Why Varying Your Child’s Favorite Game is Helpful

“Socially connecting and relating to people is a big challenge for our children on the autism spectrum. Therefore, we want to help our children view people as exciting and fun to be around as much as possible. Each time you work on your child’s social skills, it becomes a stepping stone to helping them in many other areas of growth. When you are in a game or activity with your fantastic child, try The Son-Rise Program® technique of Varying the Game you are playing.

“When you offer your child fun variations to the things they love, it increases the odds that they will attend to you and find it easier and more compelling to pay attention to you. What would happen if you started clucking like a chicken in the middle of dinner with your family? Everyone would notice and pay attention to you! We all appreciate these playful, silly, spontaneous moments! Most of us want to stick around to discover what will happen next! The same is true for our children with autism.

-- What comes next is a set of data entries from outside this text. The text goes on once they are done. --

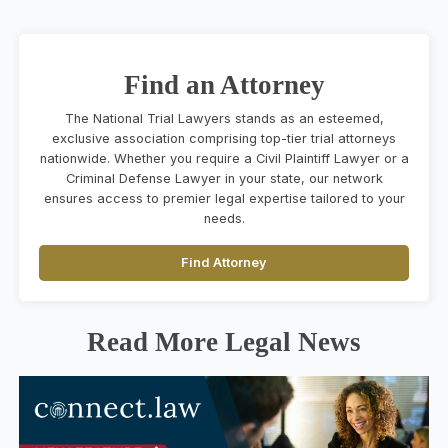
Find an Attorney
The National Trial Lawyers stands as an esteemed,
exclusive association comprising top-tier trial attorneys
nationwide. Whether you require a Civil Plaintiff Lawyer or a
Criminal Defense Lawyer in your state, our network
ensures access to premier legal expertise tailored to your
needs.
Find Attorney
Read More Legal News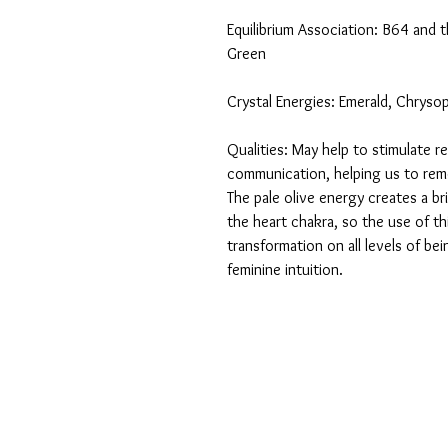
Equilibrium Association: B64 and 
Green
Crystal Energies: Emerald, Chryso
Qualities: May help to stimulate r
communication, helping us to rem
The pale olive energy creates a b
the heart chakra, so the use of t
transformation on all levels of be
feminine intuition.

“Varying the Game Looks like this:

• “While giving your child a piggyback ride, you pretend that your foot keeps getting stuck to the floor as you walk. Pretend that this takes you by surprise and gasp in a funny way!
• “Do a funny character voice (e.g., Goofy, Bart Simpson, or Donkey from Shrek) while reading a book to your child.
• “In the middle of singing your child’s favorite song, keep moving your mouth, but do not make a sound! Be the silly singer who keeps randomly losing their voice!
• “Challenge yourself to add at least one fun new variation to any game that your child enjoys.

Inspire your child to connect more deeply with you and want to keep coming back from more!”